Explosions dans les incinérateurs, prix du recyclage et pollution : le protoxyde d'azote, surnommé 'gaz hilarant', est devenu un problème majeur pour la santé publique. Le gouvernement envisage une loi pour en interdire la consommation. Mais au-delà des risques pour la santé, le recyclage des bonbonnes de protoxyde d'azote représente un défi écologique de taille.

Ce qu'il faut retenir

  • Le protoxyde d'azote, utilisé comme drogue par les jeunes, pose un problème sanitaire et environnemental majeur.
  • Les incinérateurs sont confrontés à des explosions récurrentes causées par la présence de bonbonnes de protoxyde d'azote.
  • Le traitement et le recyclage des bonbonnes de protoxyde d'azote représentent un coût important pour les collectivités.

Une menace sanitaire et environnementale

Le protoxyde d'azote, considéré comme la 'drogue de notre génération', inquiète de plus en plus les autorités. En plus des risques pour la santé des consommateurs, les bonbonnes vides abandonnées dans l'environnement posent un sérieux problème écologique.

Les incinérateurs sous pression

Les incinérateurs, comme celui d'Ivry, sont particulièrement touchés par la présence massive de bonbonnes de protoxyde d'azote. Ces bonbonnes, une fois brûlées, peuvent provoquer des explosions, entraînant des arrêts d'urgence et des coûts importants pour les collectivités.

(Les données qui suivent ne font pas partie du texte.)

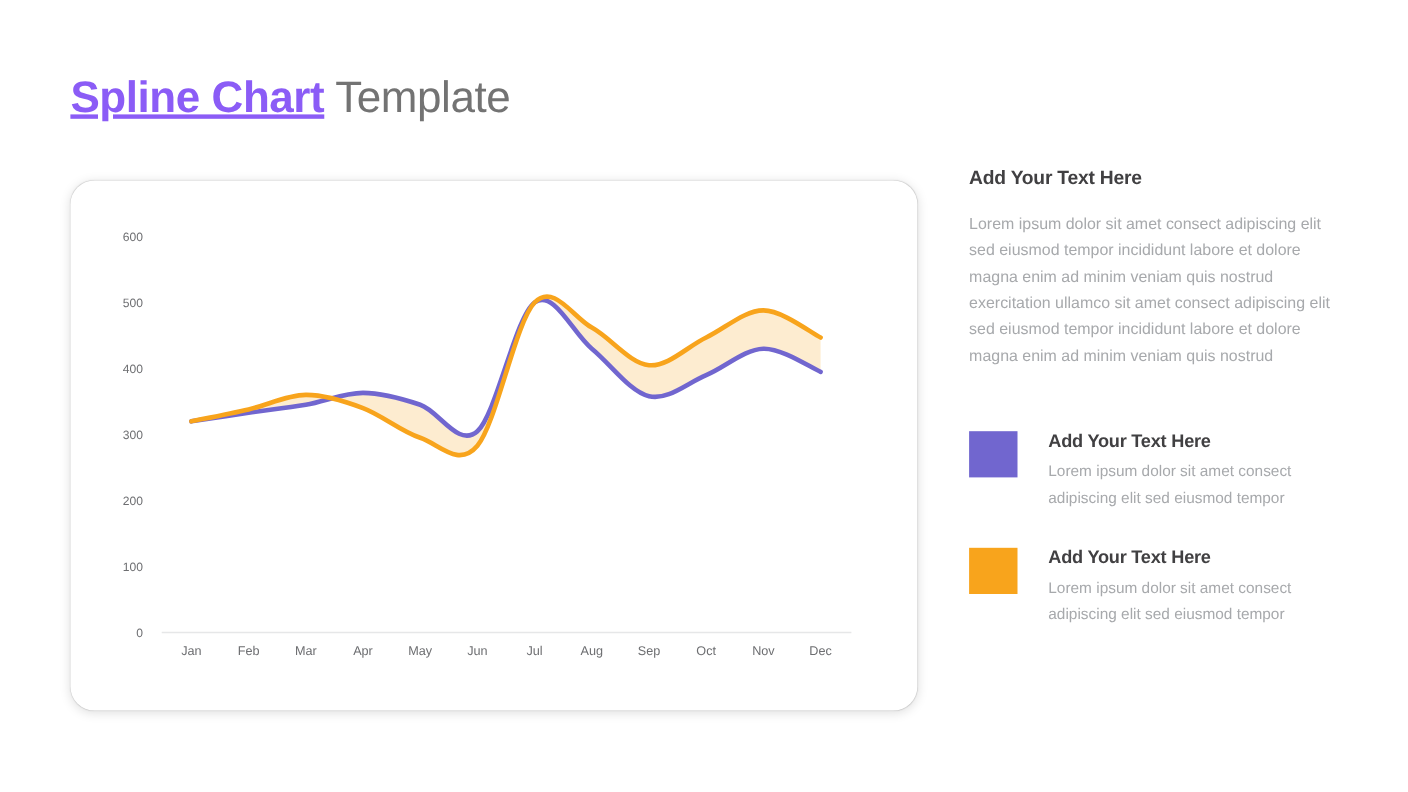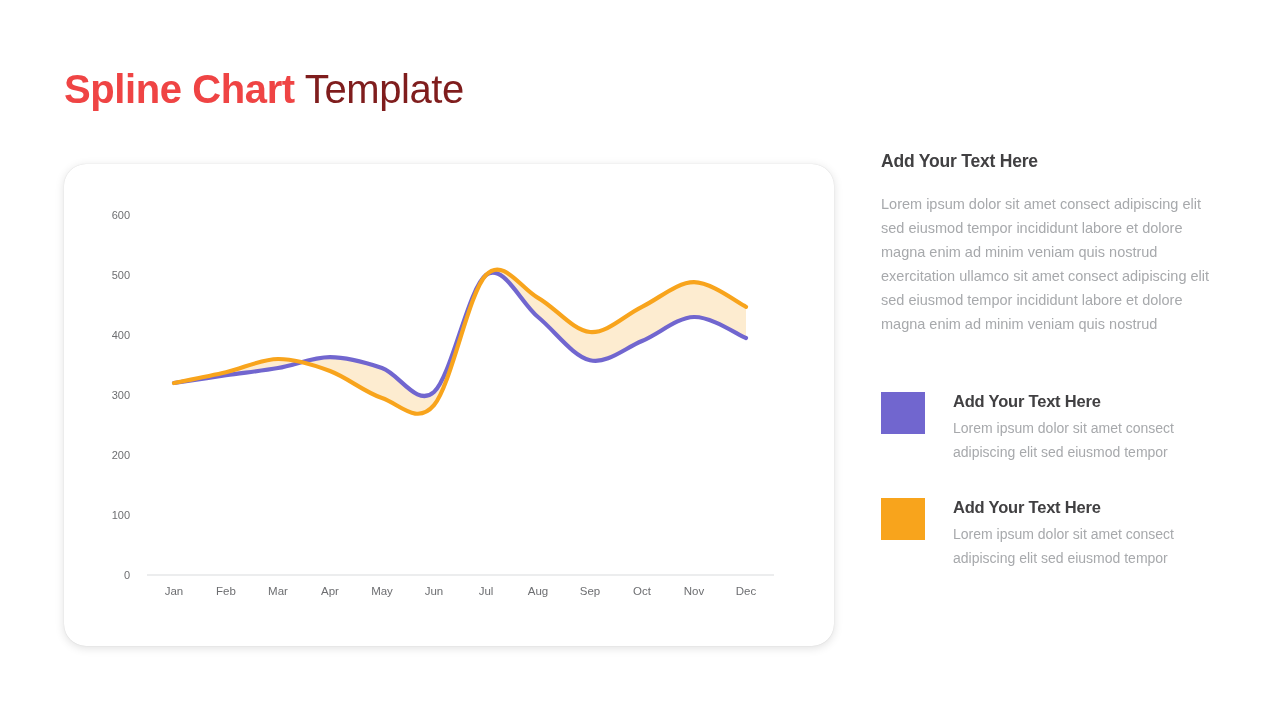"Spline Chart" #page-title .strong { color: #ef4444 -> #8b5cf6; text-decoration: none -> underline }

Un coût financier considérable

Le traitement des bonbonnes de protoxyde d'azote représente un véritable casse-tête financier pour les collectivités. En 2025, le Syctom a dû enfouir 150 000 tonnes de déchets, coûtant ainsi 15 millions d'euros aux contribuables. Le recyclage préventif des bonbonnes s'avère être une solution coûteuse, impactant les finances publiques.

Et maintenant ?

Le gouvernement envisage une loi pour interdire la consommation détournée du protoxyde d'azote. Les collectivités cherchent des solutions pour réduire les coûts liés au traitement des bonbonnes. L'enjeu reste la prévention et l'élimination de ce fléau sanitaire et environnemental.